Consistent with the literature,16,26 an earlier activation of motor modules was found as the pedaling rate increased (Table 2). This mechanism, known as activation dynamics, is a compensatory strategy aimed at maintaining the same force profile with respect to the pedaling cycle despite the constant electromechanical delay.26 However, as already observed,16 this compensatory strategy was not sufficient to fully prevent a small forward shift at high pedaling rates.

Similar to what already observed for walking,11 the reduced coordination complexity after stroke worsens the biomechanical performance of pedaling, as highlighted by the lower work production and mechanical effectiveness of the affected side in the two-module sub-group of patients (Fig. 6). This suggests that a reduced number of extracted modules may excessively constrain the motor output and alter the execution of the primary biomechanical functions.

We also observed that patients who exhibited a low-complexity motor coordination during pedaling, walked slower, with a more asymmetrical stance time, and a prolonged double support time in the affected leg (Fig. 7). This result supports the hypothesis of a shared modular control between cycling and pedaling.

We found significant correlations between cycling-based metrics and gait parameters (Table 3), suggesting that neurophysiological and biomechanical quantities of cycling performance can inform on walking dysfunctions. Specifically, the work produced by the paretic leg was positively correlated with the gait speed and the ST ratio, suggesting that the higher is the strength in the paretic side, the more efficient, secure and symmetrical is the walking pattern. Moreover, the alterations of the affected side in the recruitment of the two synergies characterizing the up-stroke phase of the pedaling cycle (S3 and S4) were positively correlated with the ST ratio. These two cycling synergies share a similar muscle composition with the walking synergies responsible for leg deceleration during late swing (S3) and ground clearance of the foot during early swing (S4).27 Thus, alterations of these cycling synergies may correspond to an impaired muscle coordination during the swing phase of gait, resulting in a prolonged swing time and a corresponding reduced stance time (low ST ratio) of the paretic leg.

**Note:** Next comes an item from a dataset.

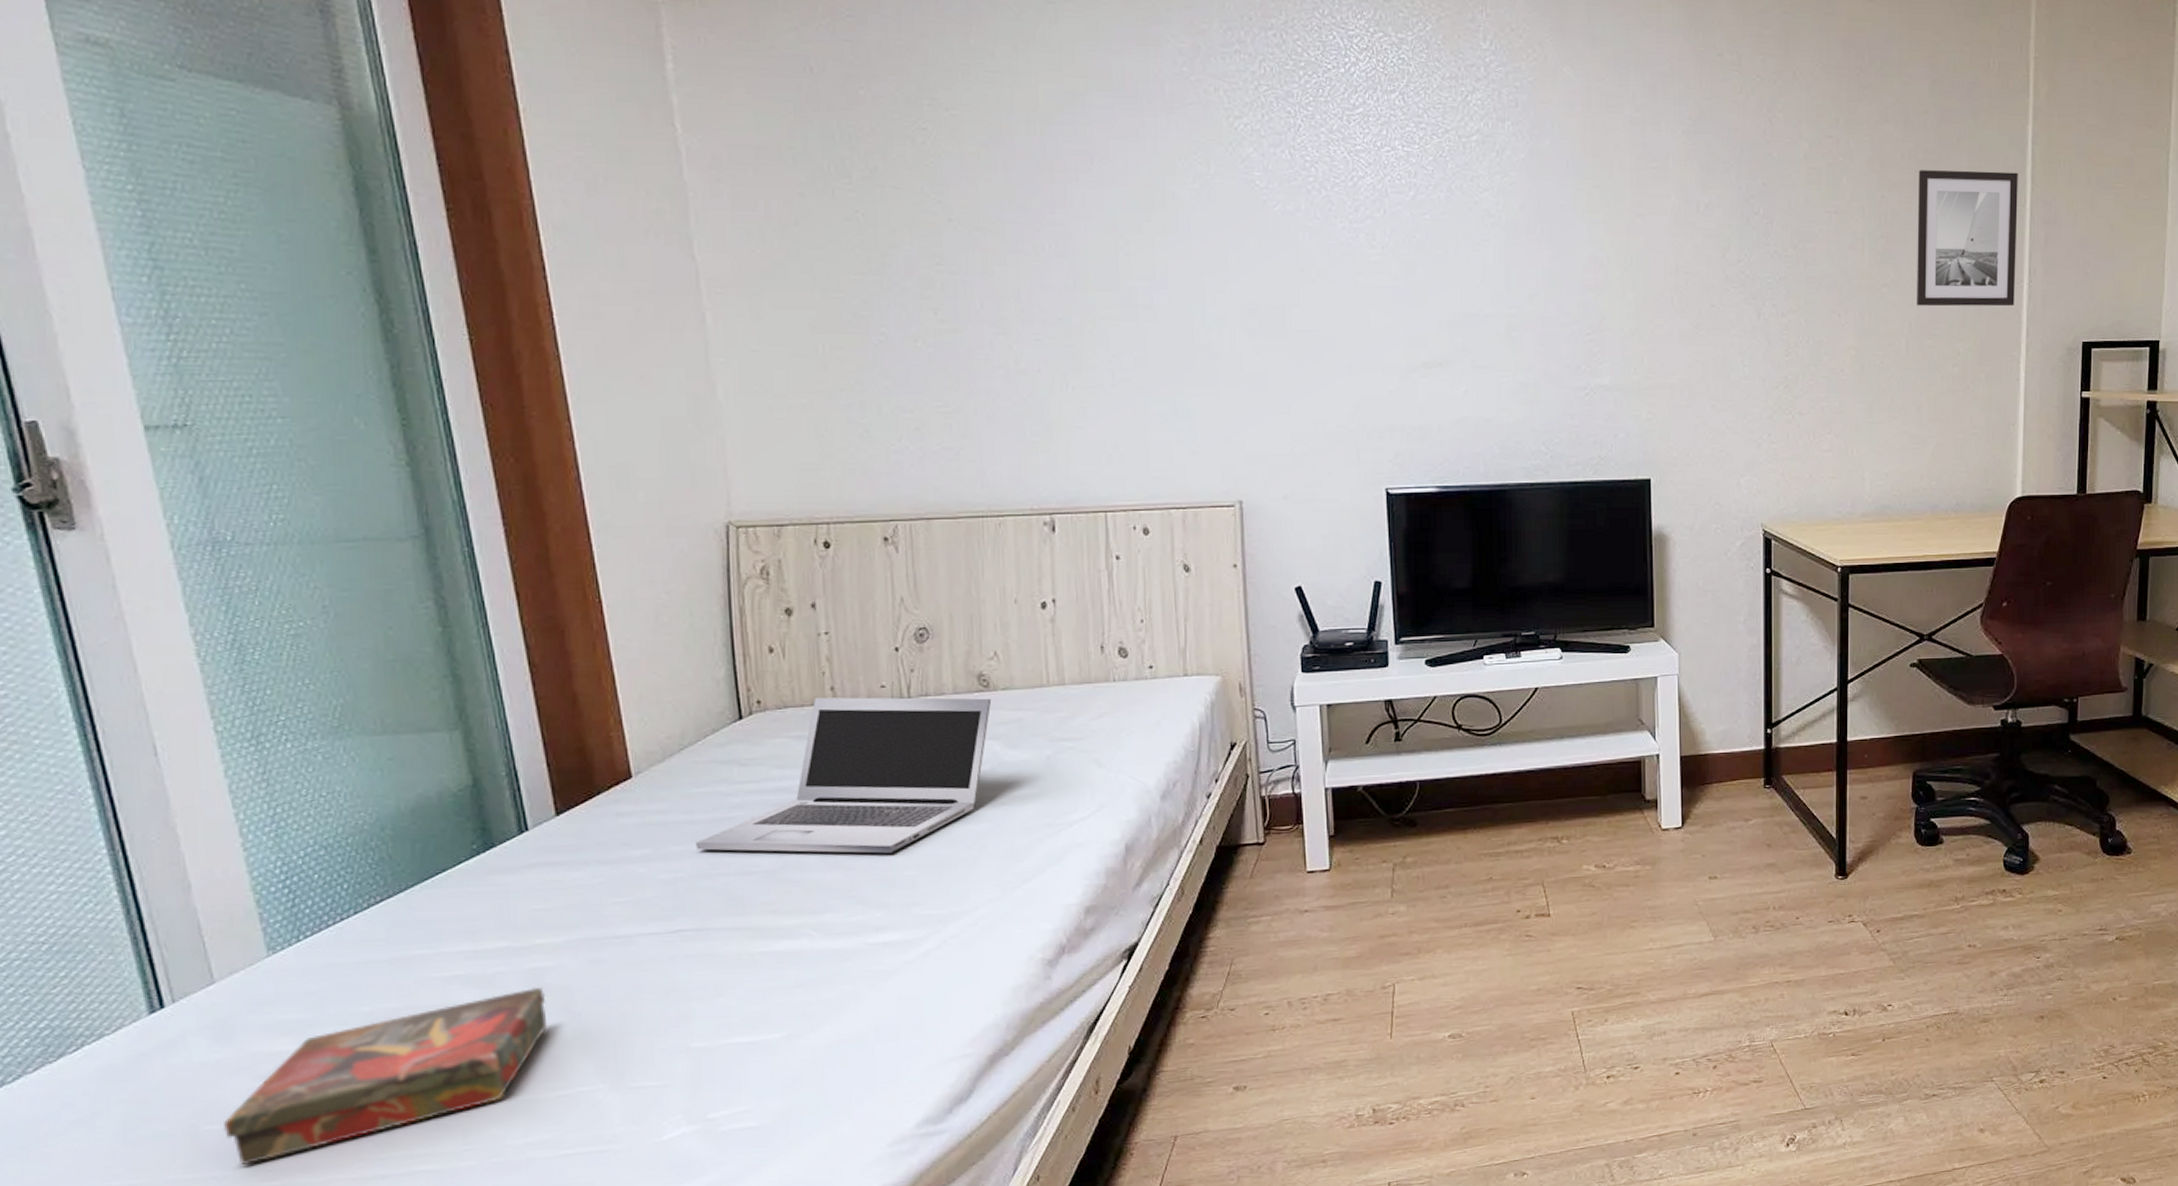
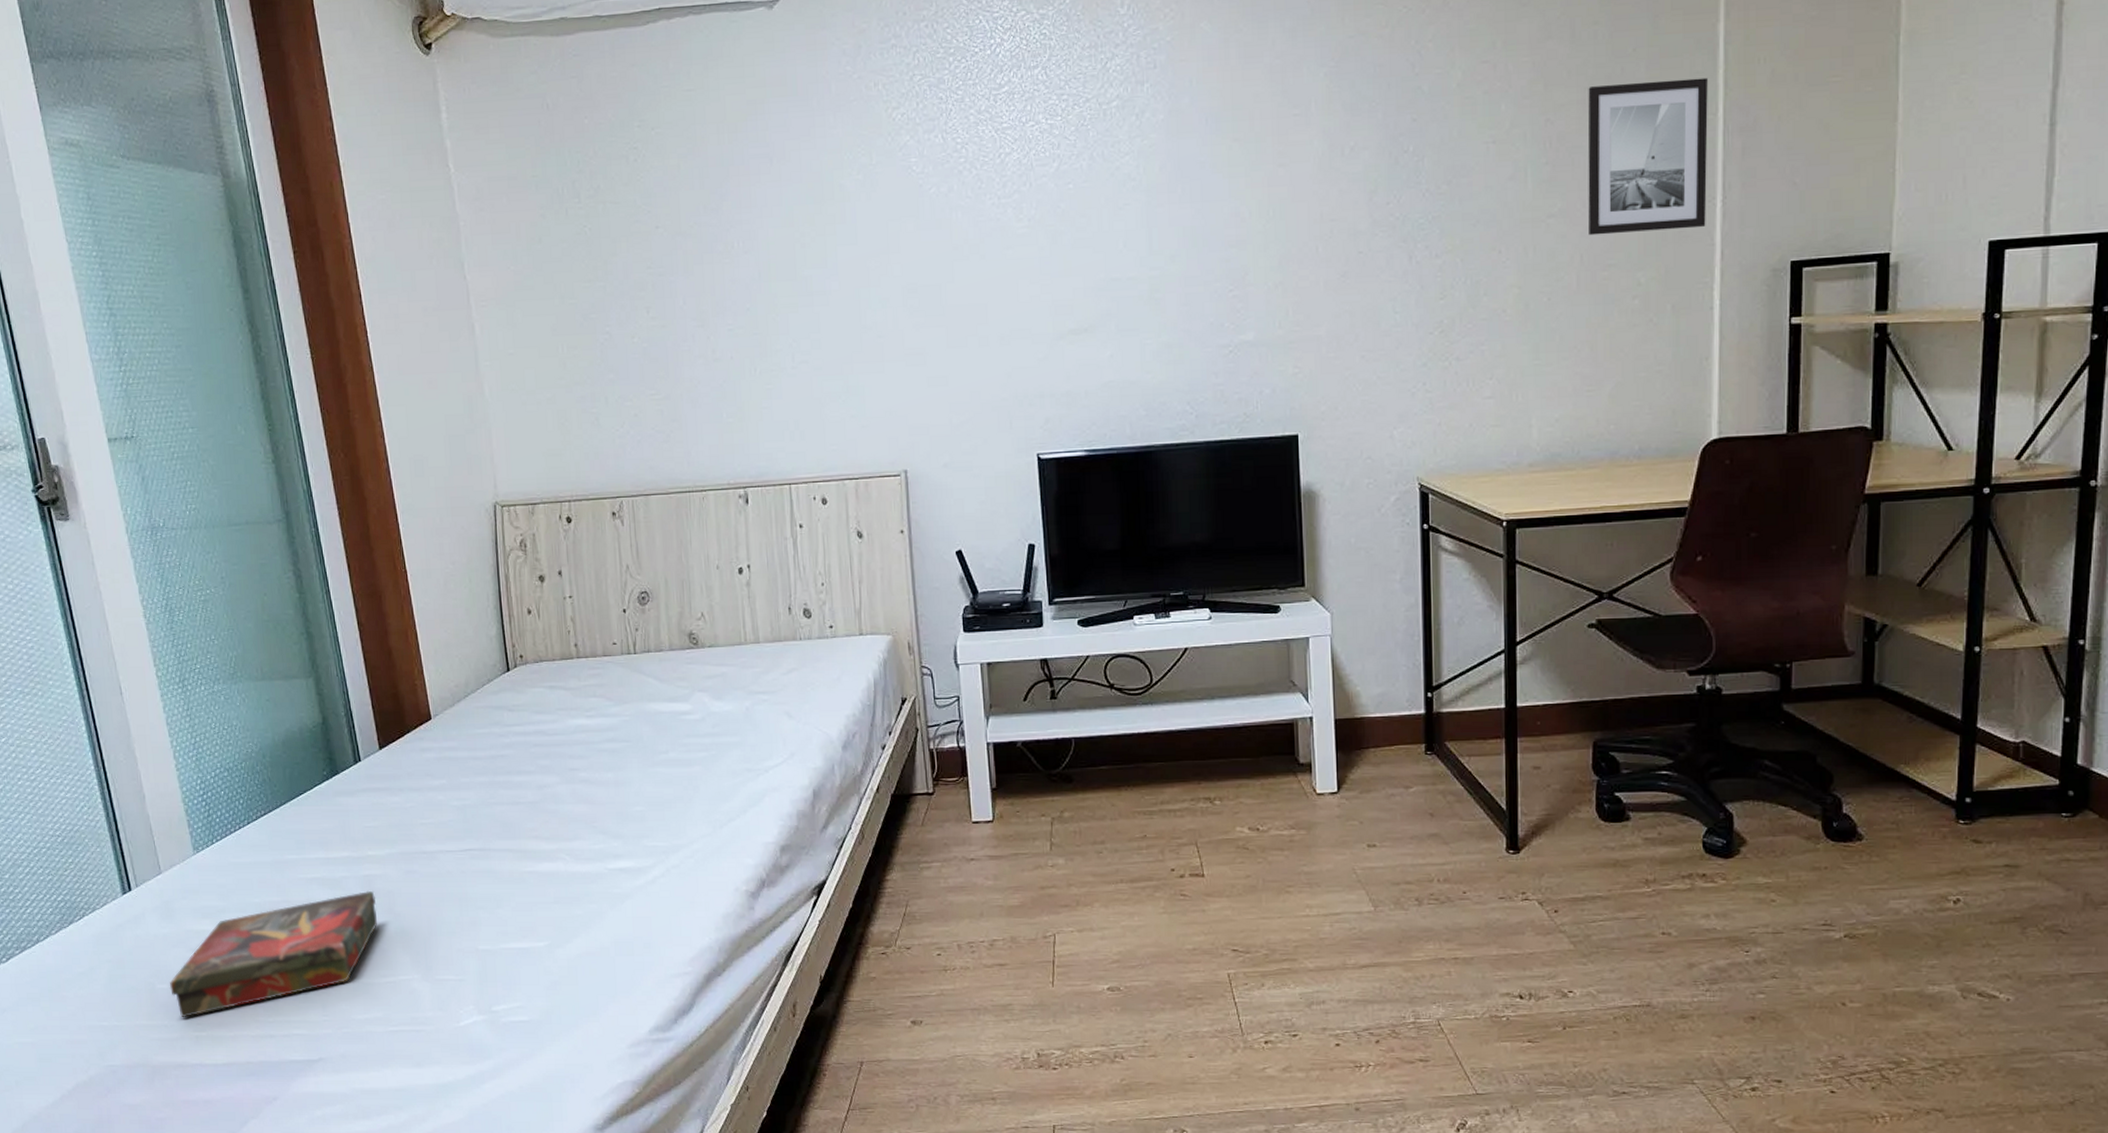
laptop: present [696,697,992,854] -> none [478,652,701,790]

The study might have some methodological limitations. EMG data of different subjects may be affected by different levels of signal-to-noise ratio, which can alter the number of extracted modules. However, we found that the intra-individual variability was overall similar among patients and controls (Table S1), suggesting a similar quality of the EMG signals. As done previously,16 the technique used to normalize the EMG envelopes did not allow to take into account the amplitude of the muscle activity for the comparison of muscle synergies. However, a standardized normalization technique able to correctly quantify the power output contribution from each muscle synergy does not exist yet.16 Another limitation is the absence of any dynamic measures able to assess the contribution of each leg to propulsion during walking that could be very important to strengthen the correlation analysis between cycling and walking.7

Conclusions

A description of the modular control of cycling soon after stroke is provided: as expected, a common modular organization was shared between the unaffected side of the patients and the healthy volunteers, while a reduced complexity was observed for the affected side of the most impaired patients. Our findings provide supportive evidences to the hypothesis of a shared modular control between cycling and walking,4 further promoting the use of pedaling as a rehabilitation method as well as an assessment tool,3 mainly in the early phase after stroke when patients can be still unable to perform a safe and active gait training. In this framework, synergy analysis can be used both to quantify motor recovery during the rehabilitation process, and to define novel interventions, e.g., based on functional electrical stimulation, aimed at driving an altered modular control back to the healthy coordination. Furthermore, the proposed cycling-based indicators can help clinicians in providing a deep quantitative analysis of lower limb motor impairment after stroke.